Ethereum Classic faces downside risk as bearish momentum limits recovery: weekly forecast
Ethereum Classic (ETC) is currently trading at $7.08, having declined $0.34 or 4.58% over the week. The asset remains well below its weekly MA-20 at $8.251, MA-50 at $13.246, and MA-200 at $19.543, signaling persistent medium- and long-term downside pressure.
Highlights
- Ethereum Classic remains under persistent bearish pressure, trading below key moving averages and showing no technical buy signals.
- Technical momentum indicators confirm continued downside risk, with sellers in control and clear evidence of oversold conditions.
- ETC is expected to trade between $6.20 and $7.70 over the next week, with higher probability of further downside.

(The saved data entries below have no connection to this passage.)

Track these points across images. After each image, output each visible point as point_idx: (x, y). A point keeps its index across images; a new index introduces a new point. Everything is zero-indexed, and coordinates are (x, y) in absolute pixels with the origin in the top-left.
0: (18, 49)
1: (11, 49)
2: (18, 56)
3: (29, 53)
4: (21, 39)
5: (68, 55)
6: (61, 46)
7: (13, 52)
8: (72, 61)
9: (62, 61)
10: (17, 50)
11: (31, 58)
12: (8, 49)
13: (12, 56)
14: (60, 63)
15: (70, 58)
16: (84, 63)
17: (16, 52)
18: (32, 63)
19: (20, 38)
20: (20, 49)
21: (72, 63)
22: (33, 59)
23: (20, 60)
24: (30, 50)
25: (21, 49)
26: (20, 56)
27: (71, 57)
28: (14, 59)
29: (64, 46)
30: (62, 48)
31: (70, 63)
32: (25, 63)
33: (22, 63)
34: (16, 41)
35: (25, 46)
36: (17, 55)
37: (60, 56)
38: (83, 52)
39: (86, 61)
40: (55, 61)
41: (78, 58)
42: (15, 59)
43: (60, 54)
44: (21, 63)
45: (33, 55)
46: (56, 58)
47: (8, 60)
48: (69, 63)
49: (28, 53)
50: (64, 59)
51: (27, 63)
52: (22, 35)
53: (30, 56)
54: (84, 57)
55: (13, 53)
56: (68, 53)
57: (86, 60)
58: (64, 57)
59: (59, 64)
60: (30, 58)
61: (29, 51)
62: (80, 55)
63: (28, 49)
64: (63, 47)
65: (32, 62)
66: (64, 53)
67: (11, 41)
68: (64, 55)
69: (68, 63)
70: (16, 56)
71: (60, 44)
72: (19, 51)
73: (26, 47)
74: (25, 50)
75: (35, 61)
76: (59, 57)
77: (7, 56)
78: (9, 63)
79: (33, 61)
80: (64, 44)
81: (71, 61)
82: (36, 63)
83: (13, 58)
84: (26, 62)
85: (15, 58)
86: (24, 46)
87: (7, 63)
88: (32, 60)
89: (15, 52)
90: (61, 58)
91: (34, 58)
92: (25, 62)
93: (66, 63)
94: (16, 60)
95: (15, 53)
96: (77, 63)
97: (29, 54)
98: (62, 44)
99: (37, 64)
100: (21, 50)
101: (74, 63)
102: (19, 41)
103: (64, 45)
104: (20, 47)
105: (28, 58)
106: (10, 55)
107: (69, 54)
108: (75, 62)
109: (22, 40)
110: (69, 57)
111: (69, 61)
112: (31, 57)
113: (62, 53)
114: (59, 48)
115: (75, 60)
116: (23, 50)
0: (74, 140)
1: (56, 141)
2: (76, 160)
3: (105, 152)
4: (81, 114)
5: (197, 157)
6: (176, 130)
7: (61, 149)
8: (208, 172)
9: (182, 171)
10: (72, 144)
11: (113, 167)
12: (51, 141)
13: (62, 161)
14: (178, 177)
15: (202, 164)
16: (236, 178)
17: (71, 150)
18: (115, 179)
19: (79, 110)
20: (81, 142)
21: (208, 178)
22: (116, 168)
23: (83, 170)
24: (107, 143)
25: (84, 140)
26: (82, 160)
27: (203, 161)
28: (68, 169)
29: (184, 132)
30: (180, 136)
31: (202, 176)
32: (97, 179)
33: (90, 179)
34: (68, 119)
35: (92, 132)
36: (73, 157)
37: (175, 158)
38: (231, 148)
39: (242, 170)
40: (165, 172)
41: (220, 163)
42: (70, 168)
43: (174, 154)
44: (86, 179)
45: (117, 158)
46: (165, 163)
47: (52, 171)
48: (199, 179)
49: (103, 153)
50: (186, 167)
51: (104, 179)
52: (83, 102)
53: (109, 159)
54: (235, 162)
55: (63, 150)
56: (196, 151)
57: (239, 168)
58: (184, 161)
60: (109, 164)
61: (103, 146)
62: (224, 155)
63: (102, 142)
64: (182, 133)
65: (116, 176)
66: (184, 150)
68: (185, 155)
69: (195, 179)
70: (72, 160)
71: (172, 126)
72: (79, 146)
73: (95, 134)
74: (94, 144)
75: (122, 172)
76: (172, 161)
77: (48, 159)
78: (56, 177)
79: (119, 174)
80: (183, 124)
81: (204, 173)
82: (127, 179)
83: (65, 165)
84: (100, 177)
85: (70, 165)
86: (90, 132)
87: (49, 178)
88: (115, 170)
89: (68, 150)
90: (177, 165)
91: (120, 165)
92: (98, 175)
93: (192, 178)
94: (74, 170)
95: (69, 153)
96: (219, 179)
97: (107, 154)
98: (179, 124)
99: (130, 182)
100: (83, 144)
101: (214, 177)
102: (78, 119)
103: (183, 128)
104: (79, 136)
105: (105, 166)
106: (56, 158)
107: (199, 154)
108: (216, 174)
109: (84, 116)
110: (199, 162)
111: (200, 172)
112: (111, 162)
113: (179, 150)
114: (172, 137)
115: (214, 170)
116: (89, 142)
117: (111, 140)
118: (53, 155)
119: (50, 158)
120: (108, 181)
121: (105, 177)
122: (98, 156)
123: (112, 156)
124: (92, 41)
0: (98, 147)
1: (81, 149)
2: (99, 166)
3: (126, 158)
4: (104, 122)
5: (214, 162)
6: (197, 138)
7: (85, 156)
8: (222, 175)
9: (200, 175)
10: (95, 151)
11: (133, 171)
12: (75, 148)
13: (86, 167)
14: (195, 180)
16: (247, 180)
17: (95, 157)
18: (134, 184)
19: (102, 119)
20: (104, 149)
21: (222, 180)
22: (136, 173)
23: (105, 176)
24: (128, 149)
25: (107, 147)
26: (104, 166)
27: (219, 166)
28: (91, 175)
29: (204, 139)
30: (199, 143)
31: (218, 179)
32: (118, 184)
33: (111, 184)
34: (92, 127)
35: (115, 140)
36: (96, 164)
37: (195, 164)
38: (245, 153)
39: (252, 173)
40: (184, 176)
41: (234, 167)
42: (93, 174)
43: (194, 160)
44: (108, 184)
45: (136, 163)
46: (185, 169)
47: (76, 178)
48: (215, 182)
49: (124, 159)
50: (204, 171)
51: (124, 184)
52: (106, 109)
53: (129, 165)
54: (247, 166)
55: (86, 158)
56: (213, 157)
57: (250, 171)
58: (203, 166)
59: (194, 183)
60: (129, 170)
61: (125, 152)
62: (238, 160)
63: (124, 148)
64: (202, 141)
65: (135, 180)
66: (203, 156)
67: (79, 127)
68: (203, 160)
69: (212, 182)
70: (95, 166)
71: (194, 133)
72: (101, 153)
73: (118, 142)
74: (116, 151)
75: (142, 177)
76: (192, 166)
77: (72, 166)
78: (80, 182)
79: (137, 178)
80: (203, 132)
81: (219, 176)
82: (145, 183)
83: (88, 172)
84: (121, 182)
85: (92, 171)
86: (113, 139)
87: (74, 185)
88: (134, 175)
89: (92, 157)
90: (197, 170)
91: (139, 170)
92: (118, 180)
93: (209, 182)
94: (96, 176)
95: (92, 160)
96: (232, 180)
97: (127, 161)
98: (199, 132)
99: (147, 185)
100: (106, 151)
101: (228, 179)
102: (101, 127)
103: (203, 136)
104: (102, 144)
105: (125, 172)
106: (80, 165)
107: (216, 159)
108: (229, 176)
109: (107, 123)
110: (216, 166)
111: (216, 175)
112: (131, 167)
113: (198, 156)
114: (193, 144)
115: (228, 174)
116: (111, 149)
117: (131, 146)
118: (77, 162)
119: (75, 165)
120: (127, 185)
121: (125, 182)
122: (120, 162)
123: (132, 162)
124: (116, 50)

Bearish momentum persists as weekly indicators confirm negative bias
Weekly technical indicators for ETC continue to favor sellers. The MACD is in a strong sell position and the ADX confirms bearish dominance. Oversold conditions in the RSI, Stochastic RSI, and CCI are apparent, although the Stochastic RSI is now neutral, hinting at a possible pause in selling. Both the Bull/Bear Power and the Awesome Oscillator reinforce the negative momentum, with price holding in the middle of the weekly range and volatility at 12.88%. Main resistance is found at MA-20 ($8.251), while short-term support is established around $6.20.
Sideways trading expected as bearish signals outweigh reversal odds
Looking ahead to the next 7 days, ETC will likely trade sideways in the $6.20 – $7.70 band, with downside risk prevailing as long as key W1 indicators remain bearish. The chance of an upward move remains below 20%, as momentum and oscillators do not signal any buy or reversal. Baseline expectation is for price to consolidate within this range, with oversold indicators restraining a sharper decline. A bullish break above $7.70 could lead to short covering, but this scenario appears unlikely; further downside below $6.20 is more probable if sustained selling persists.
Earlier, analysts noted that Ethereum Classic was contending with persistent bearish momentum and a lack of upside catalysts across weekly timeframes. The current analysis confirms these headwinds remain entrenched, with heightened volatility and oversold conditions suggesting that downside risk to support near $6.20 should be closely monitored in the week ahead.